Data entries.

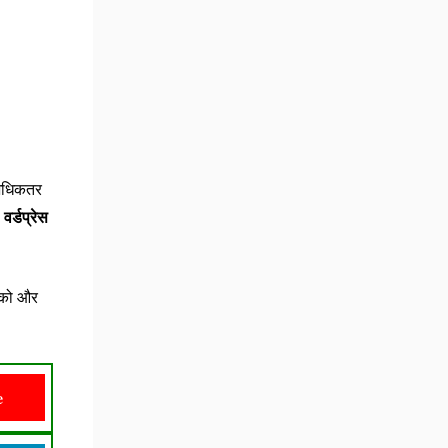
 अधिकतर
वर्डप्रेस
ख को और
e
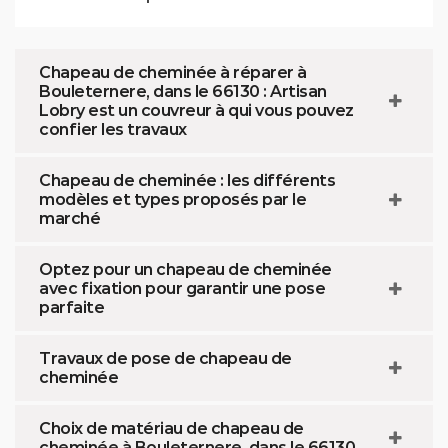
Chapeau de cheminée à réparer à
Bouleternere, dans le 66130 : Artisan
Lobry est un couvreur à qui vous pouvez
confier les travaux
Chapeau de cheminée : les différents
modèles et types proposés par le
marché
Optez pour un chapeau de cheminée
avec fixation pour garantir une pose
parfaite
Travaux de pose de chapeau de
cheminée
Choix de matériau de chapeau de
cheminée à Bouleternere, dans le 66130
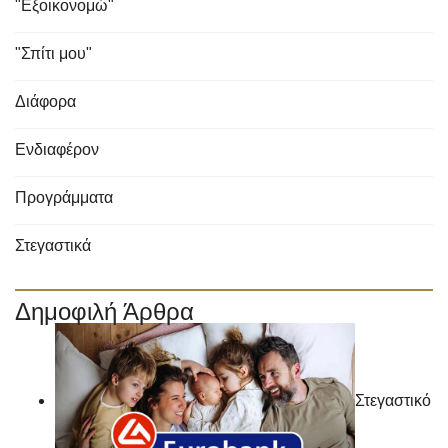
"Εξοικονομώ"
"Σπίτι μου"
Διάφορα
Ενδιαφέρον
Προγράμματα
Στεγαστικά
Δημοφιλή Άρθρα
Στεγαστικό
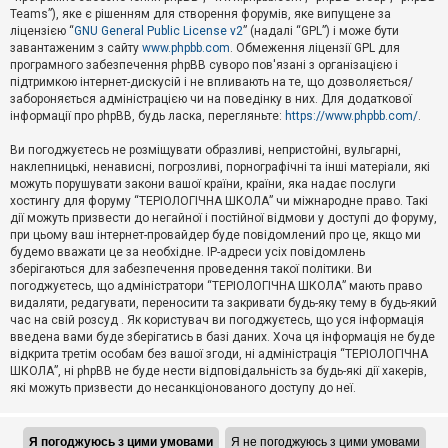
Teams”), яке є рішенням для створення форумів, яке випущене за
А
ліцензією “
GNU General Public License v2
” (надалі “GPL”) і може бути
к
завантаженим з сайту
www.phpbb.com
. Обмеження ліцензії GPL для
т
програмного забезпечення phpBB суворо пов'язані з організацією і
и
підтримкою інтернет-дискусій і не впливають на те, що дозволяється/
в
н
забороняється адміністрацією чи на поведінку в них. Для додаткової
і
інформації про phpBB, будь ласка, перегляньте:
https://www.phpbb.com/
.
т
е
Ви погоджуєтесь не розміщувати образливі, непристойні, вульгарні,
м
наклепницькі, ненависні, погрозливі, порнографічні та інші матеріали, які
и
можуть порушувати закони вашої країни, країни, яка надає послуги
хостингу для форуму “ТЕРІОЛОГІЧНА ШКОЛА” чи міжнародне право. Такі
дії можуть призвести до негайної і постійної відмови у доступі до форуму,
П
при цьому ваш інтернет-провайдер буде повідомлений про це, якщо ми
о
ш
будемо вважати це за необхідне. IP-адреси усіх повідомлень
у
зберігаються для забезпечення проведення такої політики. Ви
к
погоджуєтесь, що адміністратори “ТЕРІОЛОГІЧНА ШКОЛА” мають право
видаляти, редагувати, переносити та закривати будь-яку тему в будь-який
час на свій розсуд . Як користувач ви погоджуєтесь, що уся інформація
Д
введена вами буде зберігатись в базі даних. Хоча ця інформація не буде
о
відкрита третім особам без вашої згоди, ні адміністрація “ТЕРІОЛОГІЧНА
п
ШКОЛА”, ні phpBB не буде нести відповідальність за будь-які дії хакерів,
о
які можуть призвести до несанкціонованого доступу до неї.
м
о
г
а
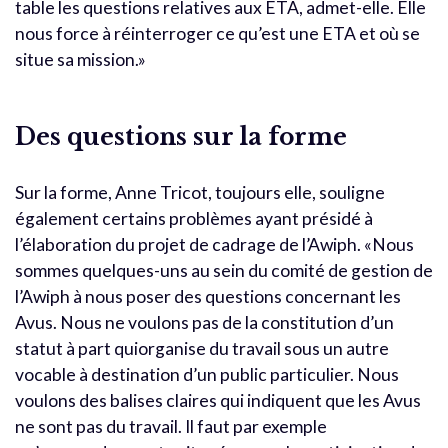
table les questions relatives aux ETA, admet-elle. Elle
nous force à réinterroger ce qu’est une ETA et où se
situe sa mission.»
Des questions sur la forme
Sur la forme, Anne Tricot, toujours elle, souligne
également certains problèmes ayant présidé à
l’élaboration du projet de cadrage de l’Awiph. «Nous
sommes quelques-uns au sein du comité de gestion de
l’Awiph à nous poser des questions concernant les
Avus. Nous ne voulons pas de la constitution d’un
statut à part quiorganise du travail sous un autre
vocable à destination d’un public particulier. Nous
voulons des balises claires qui indiquent que les Avus
ne sont pas du travail. Il faut par exemple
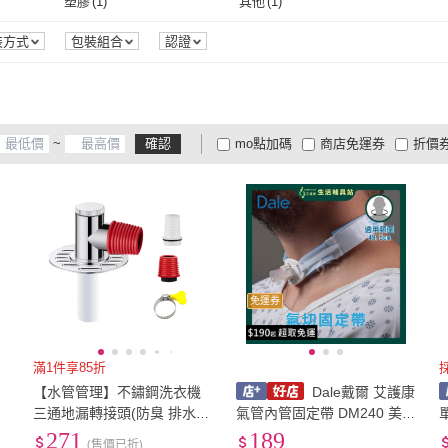
塑膠
(
1
)
其他
(
1
)
塑膠
(
1
)
其他
(
1
)
裝方式
包裝組合
認證
~
確認
mo點加碼
商店免運券
折價
大家電安心配
大家電快配
商
低溫宅配
定期配/分次配
貨
4
及以上
3
及以上
2
及
免運券
滿1件享85折
【水管管理】不鏽鋼洗衣機
Dale戴爾 艾護康
三通地漏轉接頭(防臭 排水蓋
氣管內管固定帶 DM240 美
防溢水轉接頭 浴室 廁所 90
國進口 氣管管路固定裝置 戴
271
189
(售價已折)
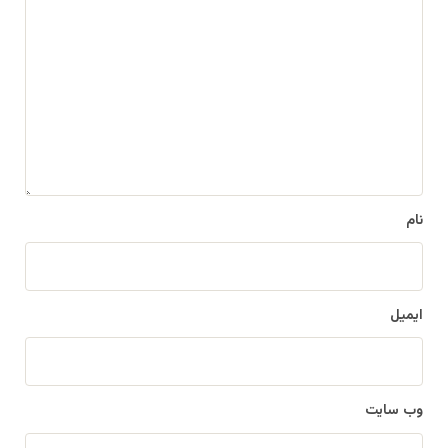
د
ی
د
گ
ا
ه
*
نام
ایمیل
وب‌ سایت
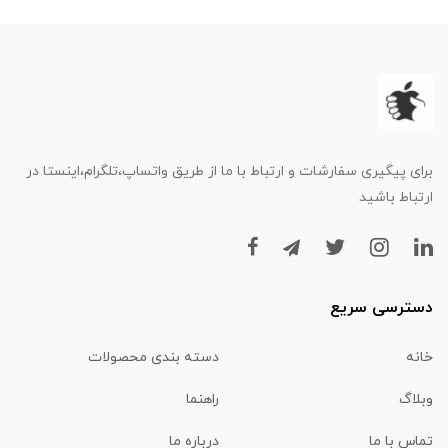
برای پیگیری سفارشات و ارتباط با ما از طریق واتساپ،تلگرام،اینستا در
ارتباط باشید
دسترسی سریع
خانه
دسته بندی محصولات
وبلاگ
راهنما
تماس با ما
درباره ما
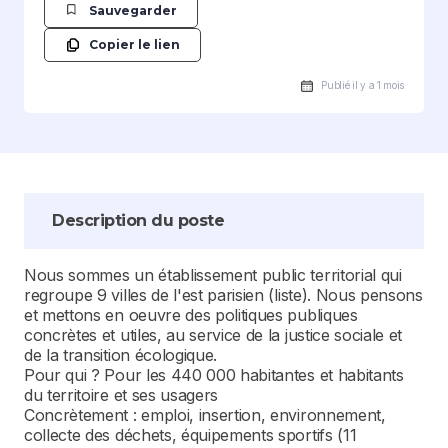
Sauvegarder
Copier le lien
Publié il y a 1 mois
Description du poste
Nous sommes un établissement public territorial qui
regroupe 9 villes de l'est parisien (liste). Nous pensons
et mettons en oeuvre des politiques publiques
concrètes et utiles, au service de la justice sociale et
de la transition écologique.
Pour qui ? Pour les 440 000 habitantes et habitants
du territoire et ses usagers
Concrètement : emploi, insertion, environnement,
collecte des déchets, équipements sportifs (11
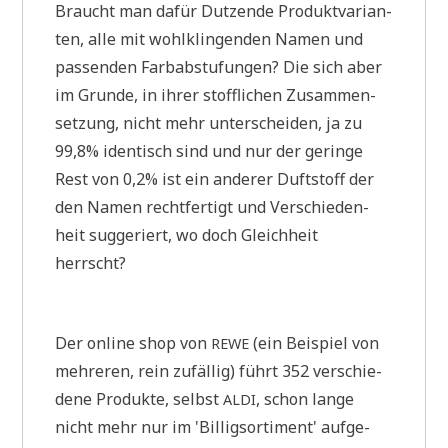
Braucht man dafür Dut­zen­de Pro­dukt­va­ri­an­
ten, alle mit wohl­klin­gen­den Namen und
pas­sen­den Farb­ab­stu­fun­gen? Die sich aber
im Grun­de, in ihrer stoff­li­chen Zusam­men­
set­zung, nicht mehr unter­schei­den, ja zu
99,8% iden­tisch sind und nur der gerin­ge
Rest von 0,2% ist ein ande­rer Duft­stoff der
den Namen recht­fer­tigt und Ver­schie­den­
heit sug­ge­riert, wo doch Gleich­heit
herrscht?
Der online shop von
(ein Bei­spiel von
REWE
meh­re­ren, rein zufäl­lig) führt 352 ver­schie­
de­ne Pro­duk­te, selbst
, schon lan­ge
ALDI
nicht mehr nur im 'Bil­lig­sor­ti­ment' auf­ge­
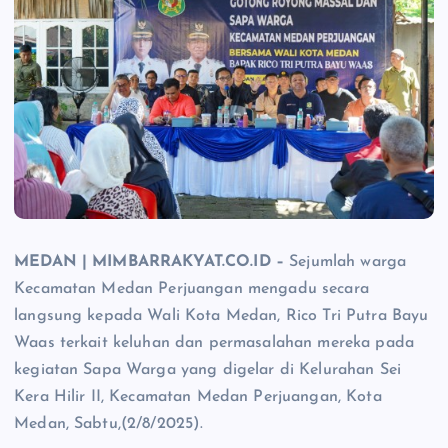
MEDAN | MIMBARRAKYAT.CO.ID –
Sejumlah warga
Kecamatan Medan Perjuangan mengadu secara
langsung kepada Wali Kota Medan, Rico Tri Putra Bayu
Waas terkait keluhan dan permasalahan mereka pada
kegiatan Sapa Warga yang digelar di Kelurahan Sei
Kera Hilir II, Kecamatan Medan Perjuangan, Kota
Medan, Sabtu,(2/8/2025).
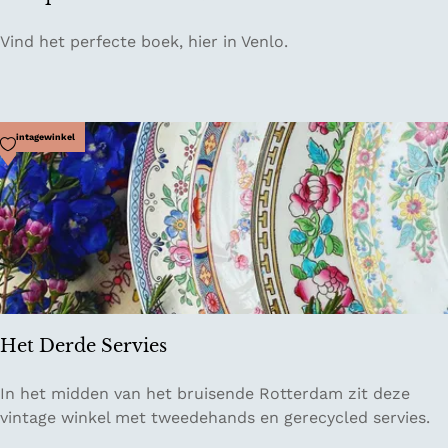
A
Vind het perfecte boek, hier in Venlo.
n
t
i
q
Voeg toe als favoriet
Vintagewinkel
u
a
r
i
a
a
t
'
Het Derde Servies
t
B
H
In het midden van het bruisende Rotterdam zit deze
o
e
vintage winkel met tweedehands en gerecycled servies.
e
t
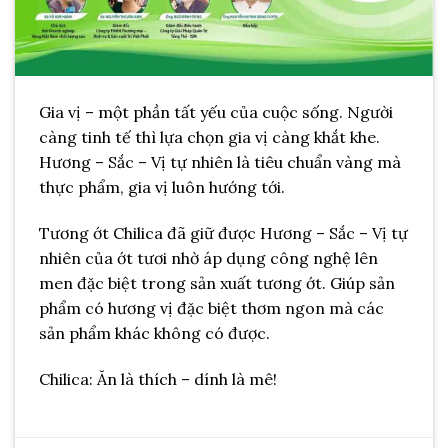
Gia vị – một phần tất yếu của cuộc sống. Người
càng tinh tế thì lựa chọn gia vị càng khắt khe.
Hương – Sắc – Vị tự nhiên là tiêu chuẩn vàng mà
thực phẩm, gia vị luôn hướng tới.
Tương ớt Chilica đã giữ được Hương – Sắc – Vị tự
nhiên của ớt tươi nhờ áp dụng công nghệ lên
men đặc biệt trong sản xuất tương ớt. Giúp sản
phẩm có hương vị đặc biệt thơm ngon mà các
sản phẩm khác không có được.
Chilica: Ăn là thích – dính là mê!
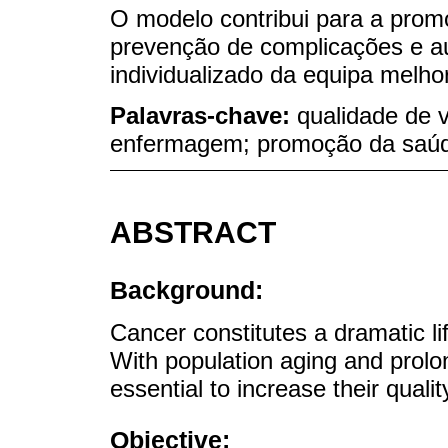
O modelo contribui para a prom
prevenção de complicações e au
individualizado da equipa melho
Palavras-chave:
qualidade de v
enfermagem; promoção da saúde
ABSTRACT
Background:
Cancer constitutes a dramatic li
With population aging and prolong
essential to increase their quality
Objective:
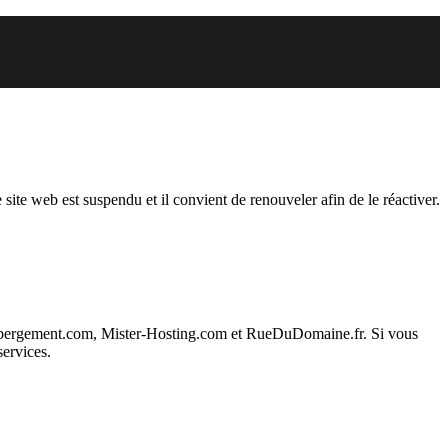
endu
 site web est suspendu et il convient de renouveler afin de le réactiver.
ebergement.com, Mister-Hosting.com et RueDuDomaine.fr. Si vous
services.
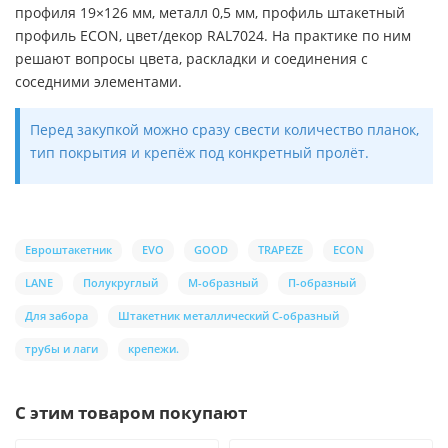
профиля 19×126 мм, металл 0,5 мм, профиль штакетный
профиль ECON, цвет/декор RAL7024. На практике по ним
решают вопросы цвета, раскладки и соединения с
соседними элементами.
Перед закупкой можно сразу свести количество планок,
тип покрытия и крепёж под конкретный пролёт.
Евроштакетник
EVO
GOOD
TRAPEZE
ECON
LANE
Полукруглый
М-образный
П-образный
Для забора
Штакетник металлический С-образный
трубы и лаги
крепежи.
С этим товаром покупают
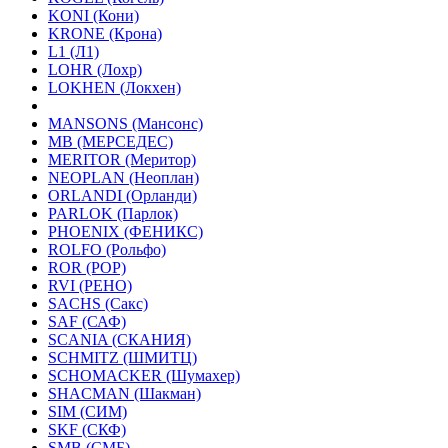
KONI (Кони)
KRONE (Крона)
L1 (Л1)
LOHR (Лохр)
LOKHEN (Локхен)
MANSONS (Мансонс)
MB (МЕРСЕДЕС)
MERITOR (Меритор)
NEOPLAN (Неоплан)
ORLANDI (Орланди)
PARLOK (Парлок)
PHOENIX (ФЕНИКС)
ROLFO (Рольфо)
ROR (РОР)
RVI (РЕНО)
SACHS (Сакс)
SAF (САФ)
SCANIA (СКАНИЯ)
SCHMITZ (ШМИТЦ)
SCHOMACKER (Шумахер)
SHACMAN (Шакман)
SIM (СИМ)
SKF (СКФ)
SMB (СМБ)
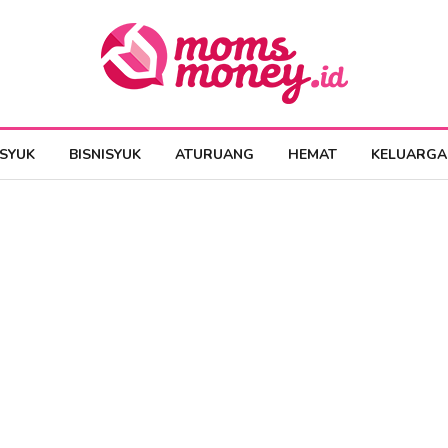
ESYUK
BISNISYUK
ATURUANG
HEMAT
KELUARGA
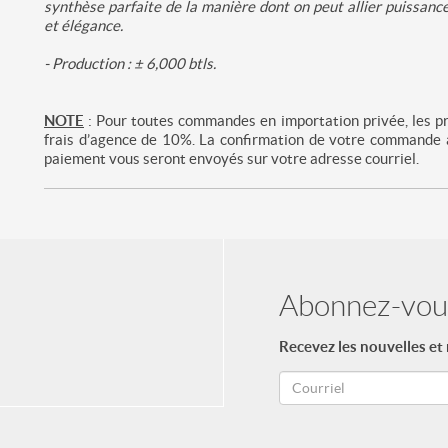
synthèse parfaite de la manière dont on peut allier puissance
et élégance.
- Production : ± 6,000 btls.
NOTE
: Pour toutes commandes en importation privée, les pri
frais d’agence de 10%. La confirmation de votre commande a
paiement vous seront envoyés sur votre adresse courriel.
Abonnez-vous
Recevez les nouvelles et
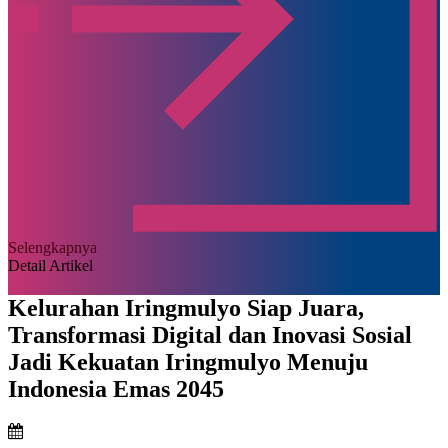
Selengkapnya
Detail Artikel
Kelurahan Iringmulyo Siap Juara,
Transformasi Digital dan Inovasi Sosial
Jadi Kekuatan Iringmulyo Menuju
Indonesia Emas 2045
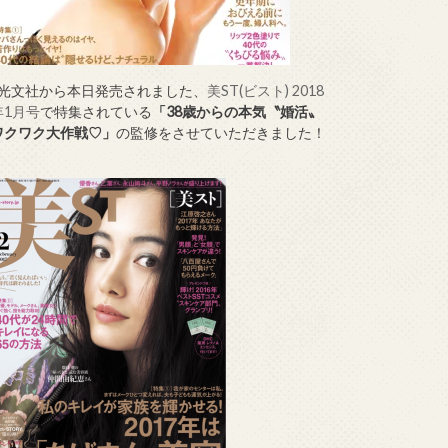
↑光文社から本日発売されました、
美ST(ビスト) 2018
年1月号
で特集されている
「38歳からの本気〝婚活〟
ワクワク大作戦♡」
の監修をさせていただきました！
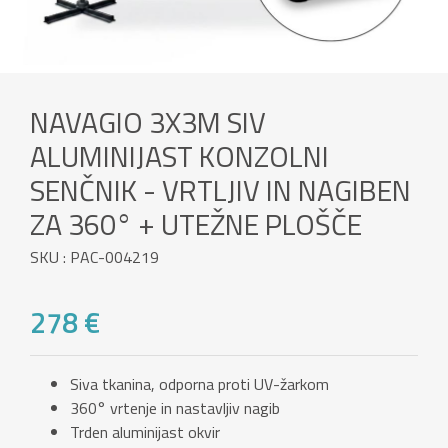
NAVAGIO 3X3M SIV
ALUMINIJAST KONZOLNI
SENČNIK - VRTLJIV IN NAGIBEN
ZA 360° + UTEŽNE PLOŠČE
SKU : PAC-004219
278 €
Siva tkanina, odporna proti UV-žarkom
360° vrtenje in nastavljiv nagib
Trden aluminijast okvir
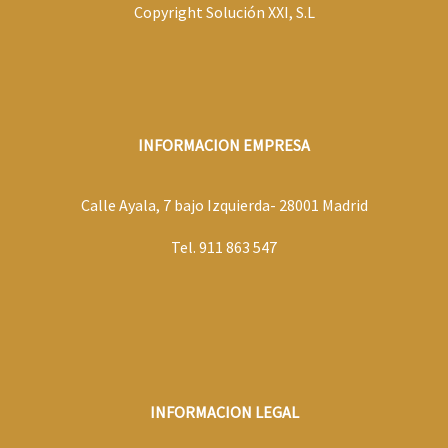
Copyright Solución XXI, S.L
INFORMACION EMPRESA
Calle Ayala, 7 bajo Izquierda- 28001 Madrid
Tel. 911 863 547
INFORMACION LEGAL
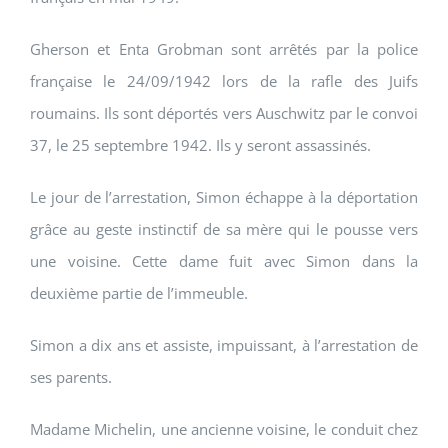
Gherson et Enta Grobman sont arrêtés par la police
française le 24/09/1942 lors de la rafle des Juifs
roumains. Ils sont déportés vers Auschwitz par le convoi
37, le 25 septembre 1942. Ils y seront assassinés.
Le jour de l’arrestation, Simon échappe à la déportation
grâce au geste instinctif de sa mère qui le pousse vers
une voisine. Cette dame fuit avec Simon dans la
deuxième partie de l’immeuble.
Simon a dix ans et assiste, impuissant, à l’arrestation de
ses parents.
Madame Michelin, une ancienne voisine, le conduit chez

Exercise description.
Count how many lines above carry the word "Chilica". Only the number is required.

Expected answer.
2